The Humble Rock Dove

• •

On knowing myself

As a point of survival, and to distinguish me from surroundings or internal thoughts that are useless or detrimental, I’m constantly stepping outside myself, and re-evaluating, making mental note of whatever i notice about myself. Sorting what’s important to me eventually becomes “what’s relevant to this personal process I have grown” and then that becomes part of it too.

So this comes as the latest report on the back of the “huge calm”. I made a video in the peak of this. Two days ago, the experience of the day was “no sight, and only the experience of a force commited to keeping me CALM”. I thought it was “cool”, as I termed it.

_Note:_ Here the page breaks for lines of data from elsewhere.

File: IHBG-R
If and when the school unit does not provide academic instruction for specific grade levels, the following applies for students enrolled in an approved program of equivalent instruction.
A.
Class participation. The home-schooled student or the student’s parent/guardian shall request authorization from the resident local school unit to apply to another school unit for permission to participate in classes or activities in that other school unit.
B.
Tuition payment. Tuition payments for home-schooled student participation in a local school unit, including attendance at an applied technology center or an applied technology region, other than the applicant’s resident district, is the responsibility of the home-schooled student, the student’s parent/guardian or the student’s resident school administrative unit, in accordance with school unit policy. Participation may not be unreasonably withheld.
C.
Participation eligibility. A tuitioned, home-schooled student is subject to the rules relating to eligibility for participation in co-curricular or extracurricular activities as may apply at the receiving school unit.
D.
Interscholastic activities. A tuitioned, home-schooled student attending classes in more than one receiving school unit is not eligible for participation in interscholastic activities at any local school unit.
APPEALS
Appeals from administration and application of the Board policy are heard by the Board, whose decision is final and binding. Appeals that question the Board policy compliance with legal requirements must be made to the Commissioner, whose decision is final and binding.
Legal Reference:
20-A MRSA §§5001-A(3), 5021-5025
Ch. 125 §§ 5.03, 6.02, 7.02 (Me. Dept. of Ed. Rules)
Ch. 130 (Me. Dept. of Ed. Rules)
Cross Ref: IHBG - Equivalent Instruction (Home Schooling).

So the next day, I had to lift furniture and my things, and all the other crap I’ve bought over the years, with my Dad. My dad is a professional agitator who never apologises but operates on an act of meekness and fake humility to re-achieve a state of trust, before smashing it to pieces on a stressline he’s found within me that is sure to cause the most destruction, emotionally. It’s mad, and fucked up, and sinful and disgusting as behaviour alone, not even as what it is with him: a character trait and part of his nature.

So this guy who works with samples off the seabed started off acting like a helpless old man who “couldn’t bear to touch mouldy coffee granules”. Then we moved a lot of heavy furniture and the vast majority of my belongings in decent, efficient timing. The lesson his behaviour over the years taught me, or rather, its effect was I realised that I was truly alone in my own world, and some men don’t have a spine and need handled instead of treated like many other individuals.

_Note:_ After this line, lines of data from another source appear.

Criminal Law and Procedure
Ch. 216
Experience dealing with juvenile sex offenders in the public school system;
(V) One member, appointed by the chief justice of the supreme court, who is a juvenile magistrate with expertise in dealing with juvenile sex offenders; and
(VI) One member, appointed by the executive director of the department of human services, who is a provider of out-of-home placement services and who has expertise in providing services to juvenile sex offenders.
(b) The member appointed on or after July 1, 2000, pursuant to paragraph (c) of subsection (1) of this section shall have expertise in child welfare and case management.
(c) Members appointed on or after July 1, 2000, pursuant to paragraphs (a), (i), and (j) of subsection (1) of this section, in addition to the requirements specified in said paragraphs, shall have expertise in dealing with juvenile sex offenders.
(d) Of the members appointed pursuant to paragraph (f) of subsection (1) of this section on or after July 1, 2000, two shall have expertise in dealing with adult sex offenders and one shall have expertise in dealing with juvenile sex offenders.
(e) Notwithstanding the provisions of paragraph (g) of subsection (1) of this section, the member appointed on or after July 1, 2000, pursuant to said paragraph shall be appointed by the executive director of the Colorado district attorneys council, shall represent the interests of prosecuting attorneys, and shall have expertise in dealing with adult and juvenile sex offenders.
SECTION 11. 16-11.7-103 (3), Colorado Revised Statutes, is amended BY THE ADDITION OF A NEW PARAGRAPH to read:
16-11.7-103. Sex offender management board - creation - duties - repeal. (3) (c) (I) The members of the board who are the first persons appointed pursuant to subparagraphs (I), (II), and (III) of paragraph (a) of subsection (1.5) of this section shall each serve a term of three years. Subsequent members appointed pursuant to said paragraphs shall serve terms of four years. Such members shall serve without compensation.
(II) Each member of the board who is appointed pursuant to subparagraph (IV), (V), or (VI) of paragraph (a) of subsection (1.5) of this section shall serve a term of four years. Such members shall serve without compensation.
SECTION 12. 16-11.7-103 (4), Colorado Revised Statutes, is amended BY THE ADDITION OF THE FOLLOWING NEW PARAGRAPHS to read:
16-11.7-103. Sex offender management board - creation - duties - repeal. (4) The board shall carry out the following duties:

So if you heard me talk how I was talking to him you might have thought to yourself “why is he talking like that” I kept a firm barrier of joking and banter all over him, trying to manage a present urge not to get carried away by it myself and maintaining a great work ethic. For all our faults, we are not shy of work like this and i only stopped for something like 10 minutes after one of the last milestones was reached and it was time to get lunch.

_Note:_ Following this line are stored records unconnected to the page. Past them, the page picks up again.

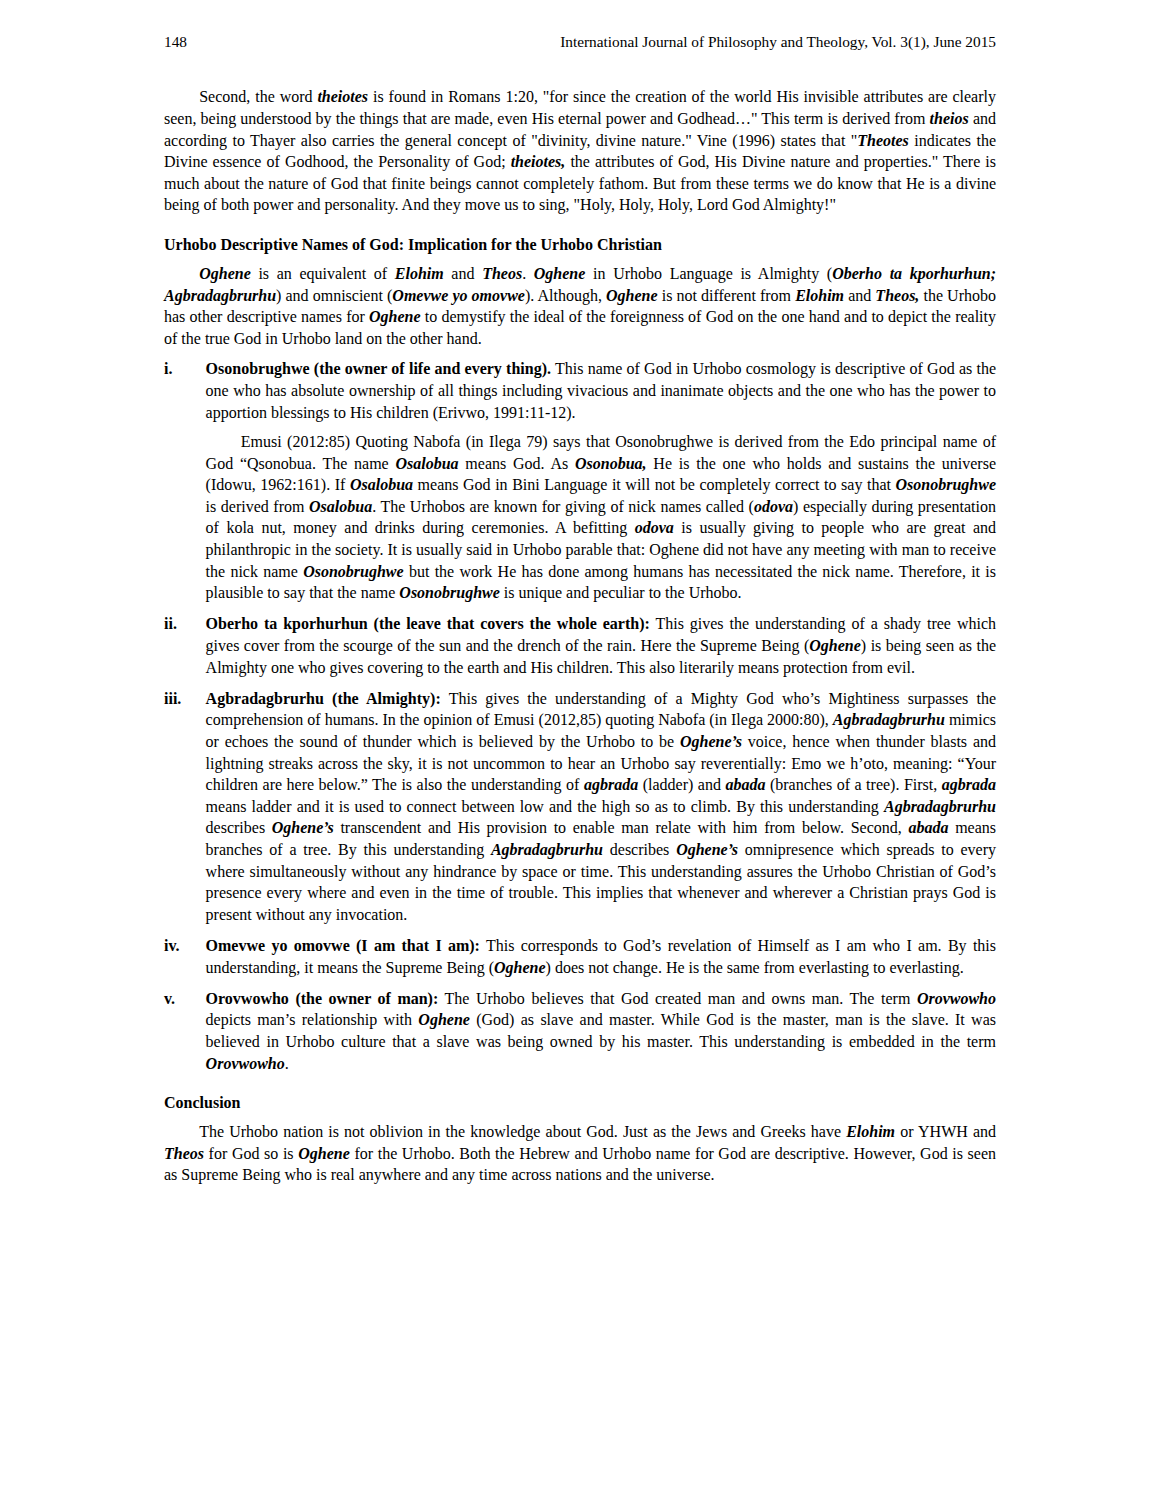148 International Journal of Philosophy and Theology, Vol. 3(1), June 2015
Second, the word theiotes is found in Romans 1:20, "for since the creation of the world His invisible attributes are clearly seen, being understood by the things that are made, even His eternal power and Godhead…" This term is derived from theios and according to Thayer also carries the general concept of "divinity, divine nature." Vine (1996) states that "Theotes indicates the Divine essence of Godhood, the Personality of God; theiotes, the attributes of God, His Divine nature and properties." There is much about the nature of God that finite beings cannot completely fathom. But from these terms we do know that He is a divine being of both power and personality. And they move us to sing, "Holy, Holy, Holy, Lord God Almighty!"
Urhobo Descriptive Names of God: Implication for the Urhobo Christian
Oghene is an equivalent of Elohim and Theos. Oghene in Urhobo Language is Almighty (Oberho ta kporhurhun; Agbradagbrurhu) and omniscient (Omevwe yo omovwe). Although, Oghene is not different from Elohim and Theos, the Urhobo has other descriptive names for Oghene to demystify the ideal of the foreignness of God on the one hand and to depict the reality of the true God in Urhobo land on the other hand.
i.
Osonobrughwe (the owner of life and every thing). This name of God in Urhobo cosmology is descriptive of God as the one who has absolute ownership of all things including vivacious and inanimate objects and the one who has the power to apportion blessings to His children (Erivwo, 1991:11-12).
Emusi (2012:85) Quoting Nabofa (in Ilega 79) says that Osonobrughwe is derived from the Edo principal name of God “Qsonobua. The name Osalobua means God. As Osonobua, He is the one who holds and sustains the universe (Idowu, 1962:161). If Osalobua means God in Bini Language it will not be completely correct to say that Osonobrughwe is derived from Osalobua. The Urhobos are known for giving of nick names called (odova) especially during presentation of kola nut, money and drinks during ceremonies. A befitting odova is usually giving to people who are great and philanthropic in the society. It is usually said in Urhobo parable that: Oghene did not have any meeting with man to receive the nick name Osonobrughwe but the work He has done among humans has necessitated the nick name. Therefore, it is plausible to say that the name Osonobrughwe is unique and peculiar to the Urhobo.
ii.
Oberho ta kporhurhun (the leave that covers the whole earth): This gives the understanding of a shady tree which gives cover from the scourge of the sun and the drench of the rain. Here the Supreme Being (Oghene) is being seen as the Almighty one who gives covering to the earth and His children. This also literarily means protection from evil.
iii.
Agbradagbrurhu (the Almighty): This gives the understanding of a Mighty God who’s Mightiness surpasses the comprehension of humans. In the opinion of Emusi (2012,85) quoting Nabofa (in Ilega 2000:80), Agbradagbrurhu mimics or echoes the sound of thunder which is believed by the Urhobo to be Oghene’s voice, hence when thunder blasts and lightning streaks across the sky, it is not uncommon to hear an Urhobo say reverentially: Emo we h’oto, meaning: “Your children are here below.” The is also the understanding of agbrada (ladder) and abada (branches of a tree). First, agbrada means ladder and it is used to connect between low and the high so as to climb. By this understanding Agbradagbrurhu describes Oghene’s transcendent and His provision to enable man relate with him from below. Second, abada means branches of a tree. By this understanding Agbradagbrurhu describes Oghene’s omnipresence which spreads to every where simultaneously without any hindrance by space or time. This understanding assures the Urhobo Christian of God’s presence every where and even in the time of trouble. This implies that whenever and wherever a Christian prays God is present without any invocation.
iv.
Omevwe yo omovwe (I am that I am): This corresponds to God’s revelation of Himself as I am who I am. By this understanding, it means the Supreme Being (Oghene) does not change. He is the same from everlasting to everlasting.
v.
Orovwowho (the owner of man): The Urhobo believes that God created man and owns man. The term Orovwowho depicts man’s relationship with Oghene (God) as slave and master. While God is the master, man is the slave. It was believed in Urhobo culture that a slave was being owned by his master. This understanding is embedded in the term Orovwowho.
Conclusion
The Urhobo nation is not oblivion in the knowledge about God. Just as the Jews and Greeks have Elohim or YHWH and Theos for God so is Oghene for the Urhobo. Both the Hebrew and Urhobo name for God are descriptive. However, God is seen as Supreme Being who is real anywhere and any time across nations and the universe.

It was a good day of work overall, with my dad. He even accepted my fiver pay (ha-ha) at the end. Then I had a different experience.

So my mind was to have 3 experience types in these two days, I haven’t had in a long time. First, calm. Next, slight hyperactivity and energy as we cleared the flat. The way the day ended, but, was a test.

I don’t know if it’s because the windows were open to a British Legion apparently getting their drink on, well before midday and going “WOOAAAH YEEEEAAAHH” and all that as if about football or some juicy “male-gossip”. But the fact is I started having “intrusive thoughts”. That I’d never had before.

Intrusive thoughts, if you haven’t had them before, are thoughts you don’t want to have, have no businesses having, and are generally ignored or dealt with. I found this annoying, of course (a normal reaction). It felt, to me, like the beer swillers at the legion had drunkenly decided to make a post-footie-match stroll into my head. The frustration was like one of them had “rearranged” my room after his 19th pint and stoking some old grugde against another persons belongings the way these people do. Especially abroad.

The conclusion here is pretty simple, I recognised them like they would recognise a team of taliban foreigners in turbans, and was able just to pick them out and put my own thoughts back. Job over.

But it WAS annoying, I’ll give me that. Next up: keeping my own mind. It can’t rightfully be inhabited by anything other than its relentless nature alluded to at the start here, anyway.